Cetacean Morbillivirus Infection in a Killer Whale (Orcinus orca) from Brazil
2020; Elsevier BV; Volume: 181; Linguagem: Inglês
10.1016/j.jcpa.2020.09.012
ISSN1532-3129
AutoresKátia R. Groch, Hassan Jerdy, Milton CC Marcondes, Lupércio A. Barbosa, Hernani G. C. Ramos, Larissa Pavanelli, Luz Alba MG Fornells, Marina B Silva, Giliane S. Souza, Milton M. Kanashiro, Pollyana Silva Bussad, Leonardo Serafim da Silveira, Samira Costa‐Silva, Dominique J. Wiener, Carlos E. P. F. Travassos, José Luiz Catão‐Dias, Josué Díaz‐Delgado,
Tópico(s)Animal Virus Infections Studies
ResumoWe provide pathological, immunohistochemical and molecular evidence of cetacean morbillivirus (CeMV) infection in a live-stranded adult female killer whale (Orcinus orca), which stranded alive in Espírito Santo State, Brazil, in 2014. Although attempts were made to release the animal, it stranded again and died. The main pathological findings were severe pulmonary oedema, pleural petechiation, multifocal, lymphoplasmacytic meningoencephalitis and leptomeningomyelitis with perivascular cuffing and gliosis, chronic lymphocytic bronchointerstitial pneumonia and multicentric lymph node and splenic lymphoid depletion.
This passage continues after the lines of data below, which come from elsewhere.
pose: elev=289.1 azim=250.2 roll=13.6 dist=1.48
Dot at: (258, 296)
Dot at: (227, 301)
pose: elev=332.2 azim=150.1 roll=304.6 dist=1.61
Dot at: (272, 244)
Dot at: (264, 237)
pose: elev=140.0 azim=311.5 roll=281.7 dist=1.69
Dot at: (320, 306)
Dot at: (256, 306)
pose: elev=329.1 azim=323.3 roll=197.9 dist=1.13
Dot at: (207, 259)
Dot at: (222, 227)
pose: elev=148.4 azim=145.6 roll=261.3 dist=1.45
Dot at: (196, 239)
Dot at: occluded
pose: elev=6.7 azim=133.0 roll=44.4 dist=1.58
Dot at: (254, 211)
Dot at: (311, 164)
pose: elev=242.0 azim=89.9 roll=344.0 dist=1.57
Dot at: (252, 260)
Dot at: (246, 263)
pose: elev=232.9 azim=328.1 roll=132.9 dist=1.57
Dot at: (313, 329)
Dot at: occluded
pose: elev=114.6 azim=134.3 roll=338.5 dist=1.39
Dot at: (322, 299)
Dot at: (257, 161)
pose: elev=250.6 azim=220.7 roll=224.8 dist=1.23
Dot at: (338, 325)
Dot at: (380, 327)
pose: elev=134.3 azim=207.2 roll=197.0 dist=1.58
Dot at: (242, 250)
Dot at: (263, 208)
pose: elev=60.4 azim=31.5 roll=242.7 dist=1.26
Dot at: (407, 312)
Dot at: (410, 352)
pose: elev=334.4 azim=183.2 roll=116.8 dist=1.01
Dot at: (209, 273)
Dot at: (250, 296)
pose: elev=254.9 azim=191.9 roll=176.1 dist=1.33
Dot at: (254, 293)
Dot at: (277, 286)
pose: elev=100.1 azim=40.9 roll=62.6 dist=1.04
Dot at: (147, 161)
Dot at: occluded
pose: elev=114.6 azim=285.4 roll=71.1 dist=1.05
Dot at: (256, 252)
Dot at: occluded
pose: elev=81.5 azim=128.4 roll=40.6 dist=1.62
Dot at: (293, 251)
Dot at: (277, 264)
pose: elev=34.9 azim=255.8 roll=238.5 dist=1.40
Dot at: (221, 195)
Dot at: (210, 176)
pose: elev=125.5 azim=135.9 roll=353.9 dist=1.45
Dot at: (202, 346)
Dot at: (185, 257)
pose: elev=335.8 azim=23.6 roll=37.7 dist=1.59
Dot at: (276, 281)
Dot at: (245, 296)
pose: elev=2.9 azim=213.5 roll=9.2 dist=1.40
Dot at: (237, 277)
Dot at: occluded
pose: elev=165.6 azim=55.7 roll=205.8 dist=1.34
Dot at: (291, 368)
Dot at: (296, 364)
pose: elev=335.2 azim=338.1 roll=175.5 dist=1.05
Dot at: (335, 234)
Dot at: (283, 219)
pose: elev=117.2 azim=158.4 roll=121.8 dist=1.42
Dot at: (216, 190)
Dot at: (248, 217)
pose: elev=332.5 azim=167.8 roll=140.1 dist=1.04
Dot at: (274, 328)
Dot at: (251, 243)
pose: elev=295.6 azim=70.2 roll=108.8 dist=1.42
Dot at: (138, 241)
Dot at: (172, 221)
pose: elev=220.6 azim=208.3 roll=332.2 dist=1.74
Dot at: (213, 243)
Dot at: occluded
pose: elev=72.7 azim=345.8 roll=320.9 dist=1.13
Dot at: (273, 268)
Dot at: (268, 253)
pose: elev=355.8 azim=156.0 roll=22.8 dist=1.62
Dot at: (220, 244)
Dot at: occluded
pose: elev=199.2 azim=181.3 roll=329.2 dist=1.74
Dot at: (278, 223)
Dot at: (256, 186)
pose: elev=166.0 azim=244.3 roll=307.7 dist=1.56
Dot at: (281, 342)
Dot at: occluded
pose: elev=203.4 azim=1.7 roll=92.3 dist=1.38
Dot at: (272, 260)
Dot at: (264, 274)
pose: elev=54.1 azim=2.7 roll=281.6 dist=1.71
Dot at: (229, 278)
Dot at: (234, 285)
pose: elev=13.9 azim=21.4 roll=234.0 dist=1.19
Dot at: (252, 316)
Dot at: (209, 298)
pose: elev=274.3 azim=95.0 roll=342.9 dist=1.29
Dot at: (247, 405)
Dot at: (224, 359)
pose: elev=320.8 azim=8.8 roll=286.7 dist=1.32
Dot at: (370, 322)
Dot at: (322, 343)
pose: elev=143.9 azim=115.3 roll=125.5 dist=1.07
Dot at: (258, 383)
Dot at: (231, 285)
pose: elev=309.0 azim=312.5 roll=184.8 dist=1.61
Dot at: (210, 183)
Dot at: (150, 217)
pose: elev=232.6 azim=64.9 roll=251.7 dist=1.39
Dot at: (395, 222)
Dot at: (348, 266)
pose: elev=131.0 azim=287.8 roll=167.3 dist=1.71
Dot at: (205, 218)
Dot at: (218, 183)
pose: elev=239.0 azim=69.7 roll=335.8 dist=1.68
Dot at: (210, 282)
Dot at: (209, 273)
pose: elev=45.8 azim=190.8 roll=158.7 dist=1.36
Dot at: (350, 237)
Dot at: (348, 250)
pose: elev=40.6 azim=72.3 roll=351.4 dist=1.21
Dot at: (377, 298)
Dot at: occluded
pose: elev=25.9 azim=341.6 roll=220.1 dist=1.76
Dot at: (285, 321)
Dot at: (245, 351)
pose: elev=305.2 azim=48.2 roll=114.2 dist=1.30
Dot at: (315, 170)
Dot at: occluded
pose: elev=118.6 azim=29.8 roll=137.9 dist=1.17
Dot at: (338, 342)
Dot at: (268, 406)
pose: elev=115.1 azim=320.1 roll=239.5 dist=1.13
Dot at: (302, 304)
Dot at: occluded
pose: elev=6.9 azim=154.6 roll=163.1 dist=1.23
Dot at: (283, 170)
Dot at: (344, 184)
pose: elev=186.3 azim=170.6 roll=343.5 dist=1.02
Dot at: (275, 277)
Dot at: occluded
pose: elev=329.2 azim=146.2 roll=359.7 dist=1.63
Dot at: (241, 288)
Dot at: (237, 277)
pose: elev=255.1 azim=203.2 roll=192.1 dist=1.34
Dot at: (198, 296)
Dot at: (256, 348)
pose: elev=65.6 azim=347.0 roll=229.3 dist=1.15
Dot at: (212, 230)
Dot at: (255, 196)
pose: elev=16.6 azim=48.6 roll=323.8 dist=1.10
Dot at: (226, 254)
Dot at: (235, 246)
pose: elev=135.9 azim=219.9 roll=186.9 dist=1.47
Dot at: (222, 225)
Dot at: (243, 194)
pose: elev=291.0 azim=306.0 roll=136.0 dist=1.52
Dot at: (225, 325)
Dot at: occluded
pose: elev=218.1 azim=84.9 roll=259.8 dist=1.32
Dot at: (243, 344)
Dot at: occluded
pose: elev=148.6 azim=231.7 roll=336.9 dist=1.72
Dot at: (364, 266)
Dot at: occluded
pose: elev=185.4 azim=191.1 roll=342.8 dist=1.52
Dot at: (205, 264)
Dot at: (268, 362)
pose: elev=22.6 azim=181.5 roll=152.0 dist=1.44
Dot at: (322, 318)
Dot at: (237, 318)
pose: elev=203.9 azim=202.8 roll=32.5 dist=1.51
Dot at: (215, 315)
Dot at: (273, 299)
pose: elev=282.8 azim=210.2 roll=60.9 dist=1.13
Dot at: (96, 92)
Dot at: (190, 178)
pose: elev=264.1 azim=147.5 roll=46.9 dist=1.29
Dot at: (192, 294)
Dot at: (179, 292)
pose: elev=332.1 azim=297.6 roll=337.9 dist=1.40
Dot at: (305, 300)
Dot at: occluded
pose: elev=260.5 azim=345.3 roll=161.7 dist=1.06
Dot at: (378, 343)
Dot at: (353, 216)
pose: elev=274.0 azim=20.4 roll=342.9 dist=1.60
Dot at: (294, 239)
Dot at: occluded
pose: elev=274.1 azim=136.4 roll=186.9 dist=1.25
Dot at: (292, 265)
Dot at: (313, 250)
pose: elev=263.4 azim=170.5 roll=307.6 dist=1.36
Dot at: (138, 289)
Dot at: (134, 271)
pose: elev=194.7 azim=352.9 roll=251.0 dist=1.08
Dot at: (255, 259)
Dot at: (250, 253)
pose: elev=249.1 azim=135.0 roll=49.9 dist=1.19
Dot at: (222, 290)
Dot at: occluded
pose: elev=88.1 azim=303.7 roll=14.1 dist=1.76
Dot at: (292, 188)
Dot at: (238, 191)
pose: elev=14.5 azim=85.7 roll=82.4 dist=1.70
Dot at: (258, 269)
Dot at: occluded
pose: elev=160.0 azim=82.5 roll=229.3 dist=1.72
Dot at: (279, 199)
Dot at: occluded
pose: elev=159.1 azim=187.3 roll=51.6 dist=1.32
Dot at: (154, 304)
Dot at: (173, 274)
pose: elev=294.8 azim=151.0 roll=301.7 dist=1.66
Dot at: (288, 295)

Other pathological findings were associated with the 'live-stranding stress response'. Immunohistochemical analysis revealed multifocal morbilliviral antigen in neurons and astrocytes, and in pneumocytes, histiocytes and leukocytes in the lung. CeMV was detected by a novel reverse transcriptase polymerase chain reaction method in the brain and kidney. Phylogenetic analysis of part of the morbillivirus phosphoprotein gene indicates that the virus is similar to the Guiana dolphin (Sotalia guianensis) morbillivirus strain, known to affect cetaceans along the coast of Brazil. To the authors' knowledge, this is the first report of morbillivirus disease in killer whales.